Proposed Rule 5.7 (Responsibilities regarding law-related services). Rule 5.7
is entirely new. It makes lawyers subject to the Rules of Professional Conduct
when they perform “law-related services.” Such services include activities like
title insurance, accounting work and trust services. Under Rule 5.7, a lawyer
will be subject to the Rules of Professional Conduct when providing “law-related
services” if they are provided (1) by the lawyer in circumstances that are not
distinct from the lawyer’s provision of legal services to clients, or (2) in
other circumstances, by an entity controlled by the lawyer if the lawyer fails
to take reasonable measures to assure that a person obtaining the law-related
services knows that the services are not legal services and that the protections
of the client-lawyer relationship do not apply.
Proposed Rule 7.2 (Advertising). Rule 7.2 will provide in subsection (c)(4)
that reciprocal referrals of clients pursuant to an agreement between a lawyer
and a non-lawyer professional are acceptable, but only if (1) the reciprocal
agreement is not exclusive and (2) the client is informed of the existence and
nature of the agreement. The Comments to the Rule warn that these reciprocal
referral agreements should not be of indefinite duration and should be reviewed
periodically to ensure their compliance with the Rules of Professional Conduct.
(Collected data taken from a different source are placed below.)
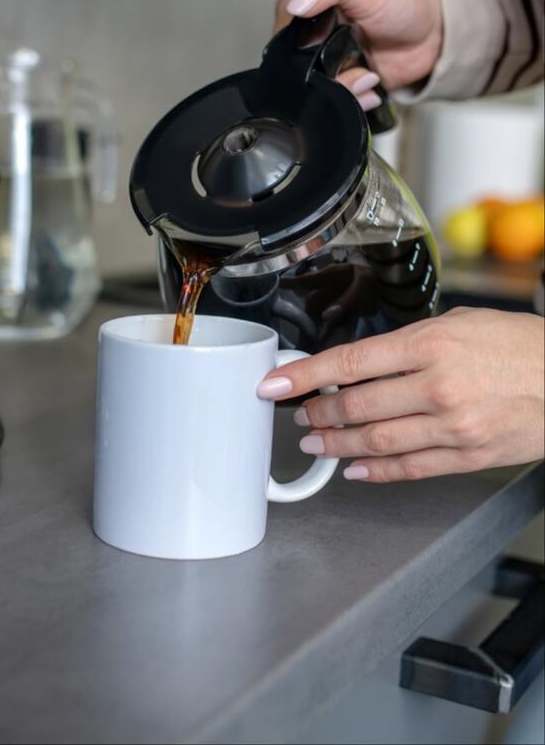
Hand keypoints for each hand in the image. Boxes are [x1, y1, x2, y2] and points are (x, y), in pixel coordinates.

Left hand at [258, 308, 543, 481]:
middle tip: (300, 415)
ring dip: (337, 444)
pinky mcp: (468, 456)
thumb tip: (364, 360)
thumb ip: (410, 343)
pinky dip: (375, 470)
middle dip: (317, 413)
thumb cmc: (519, 346)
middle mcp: (437, 386)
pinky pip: (410, 468)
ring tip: (316, 442)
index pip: (349, 362)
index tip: (275, 384)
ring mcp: (453, 426)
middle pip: (356, 405)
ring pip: (375, 441)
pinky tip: (355, 468)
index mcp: (431, 344)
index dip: (304, 376)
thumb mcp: (461, 323)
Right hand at [274, 0, 442, 107]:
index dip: (297, 49)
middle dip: (327, 78)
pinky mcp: (343, 91)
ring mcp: (327, 71)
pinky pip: (335, 108)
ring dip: (345, 92)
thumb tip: (296, 2)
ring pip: (316, 95)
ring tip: (369, 77)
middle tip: (357, 67)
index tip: (320, 48)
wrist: (432, 40)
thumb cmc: (399, 9)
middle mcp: (312, 45)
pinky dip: (355, 103)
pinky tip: (371, 90)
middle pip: (298, 74)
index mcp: (308, 16)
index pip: (282, 34)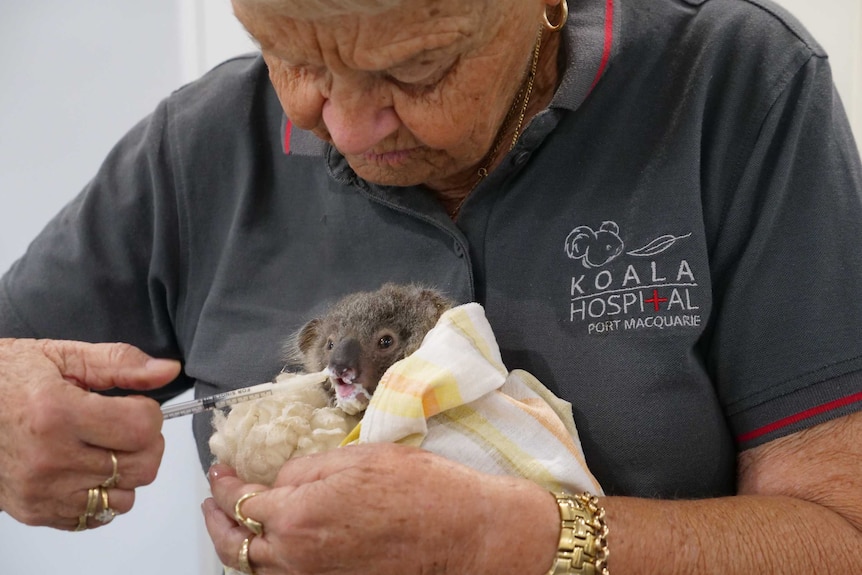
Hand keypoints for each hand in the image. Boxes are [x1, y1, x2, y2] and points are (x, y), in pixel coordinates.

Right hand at [0, 338, 180, 528]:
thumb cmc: (5, 379)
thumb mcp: (62, 356)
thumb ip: (121, 363)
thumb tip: (167, 370)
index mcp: (58, 414)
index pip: (142, 429)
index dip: (149, 413)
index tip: (135, 404)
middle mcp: (49, 459)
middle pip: (141, 466)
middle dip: (145, 443)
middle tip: (124, 425)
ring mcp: (41, 491)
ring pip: (124, 497)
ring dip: (125, 472)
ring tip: (102, 446)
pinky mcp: (35, 511)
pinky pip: (95, 516)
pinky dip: (101, 494)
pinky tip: (85, 467)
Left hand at [203, 444, 559, 574]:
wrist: (463, 535)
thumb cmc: (421, 491)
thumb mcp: (360, 457)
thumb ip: (307, 468)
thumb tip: (279, 478)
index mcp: (298, 514)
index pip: (241, 499)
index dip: (225, 482)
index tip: (220, 470)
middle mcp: (295, 556)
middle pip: (235, 544)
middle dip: (216, 520)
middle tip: (211, 501)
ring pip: (254, 569)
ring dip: (236, 546)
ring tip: (231, 528)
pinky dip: (265, 566)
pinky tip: (270, 552)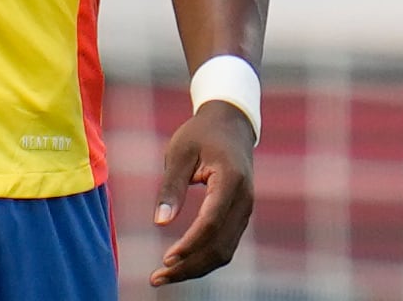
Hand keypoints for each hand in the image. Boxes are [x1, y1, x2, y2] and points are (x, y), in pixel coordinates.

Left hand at [149, 101, 254, 286]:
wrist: (230, 125)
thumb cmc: (200, 134)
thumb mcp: (179, 153)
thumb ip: (171, 187)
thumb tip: (160, 223)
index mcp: (231, 181)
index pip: (211, 222)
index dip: (190, 244)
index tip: (166, 259)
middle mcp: (244, 201)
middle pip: (220, 246)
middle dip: (189, 266)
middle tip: (157, 278)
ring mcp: (245, 211)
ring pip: (224, 251)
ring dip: (196, 267)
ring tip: (163, 276)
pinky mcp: (239, 216)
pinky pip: (224, 244)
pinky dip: (203, 258)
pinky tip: (181, 264)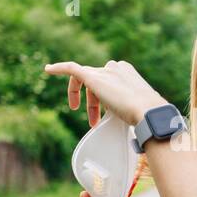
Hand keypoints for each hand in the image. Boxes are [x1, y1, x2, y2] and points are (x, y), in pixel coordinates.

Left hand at [42, 58, 166, 127]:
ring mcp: (105, 71)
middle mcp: (115, 68)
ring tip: (82, 115)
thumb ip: (134, 111)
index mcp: (127, 72)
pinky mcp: (93, 77)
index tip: (103, 113)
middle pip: (96, 82)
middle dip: (93, 103)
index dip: (101, 98)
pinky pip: (72, 69)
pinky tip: (48, 70)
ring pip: (85, 81)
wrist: (148, 112)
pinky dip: (60, 68)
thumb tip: (141, 128)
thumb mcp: (138, 110)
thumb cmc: (147, 115)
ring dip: (85, 100)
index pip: (108, 81)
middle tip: (94, 121)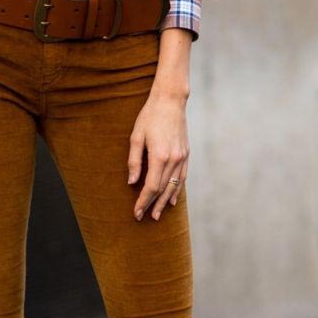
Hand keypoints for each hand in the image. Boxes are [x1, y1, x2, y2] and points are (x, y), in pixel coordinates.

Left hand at [127, 89, 189, 219]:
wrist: (170, 100)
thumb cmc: (150, 116)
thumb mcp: (136, 137)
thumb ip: (134, 161)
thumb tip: (132, 182)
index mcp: (159, 156)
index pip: (151, 187)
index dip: (143, 201)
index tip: (136, 212)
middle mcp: (173, 159)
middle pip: (163, 189)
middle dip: (153, 205)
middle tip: (144, 217)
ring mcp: (182, 157)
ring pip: (175, 185)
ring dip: (166, 201)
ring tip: (159, 214)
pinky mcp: (186, 153)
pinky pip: (183, 176)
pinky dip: (178, 189)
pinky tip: (173, 199)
Proposed Rule 8.4 (Misconduct). Proposed Rule 8.4(e) may engender some
controversy. It will provide that it is professional misconduct for a lawyer to
“knowingly manifest by words or conduct when acting in a professional capacity
bias or prejudice based upon race, sex, religion, national origin, disability,
age, sexual orientation or socioeconomic status when such action is prejudicial
to the administration of justice...” Some concerns have been expressed that this
provision could be subject to abuse and used tactically by opposing parties or
counsel. As we all know, it is easier to commence a grievance against an
attorney than it is for an attorney to terminate it. The Rodowsky Committee,
however, perceived that the Rules should expressly condemn this kind of
inappropriate conduct.
Conclusion
While in large measure the Rules will remain substantively more or less as they
were, there are quite a few proposed material changes of which every member of
the Bar should be aware. As the Preamble states, “every lawyer is responsible
for observance of the Rules of Professional Conduct.” Accordingly, Maryland
lawyers should become familiar with what these proposed Rules will provide, if
adopted, and what they will mean for all of us whose professional lives will be
governed by them.
Andrew Jay Graham is a partner in the law firm of Kramon & Graham,
P.A., and Chair of MSBA’s Ethics 2000 Committee.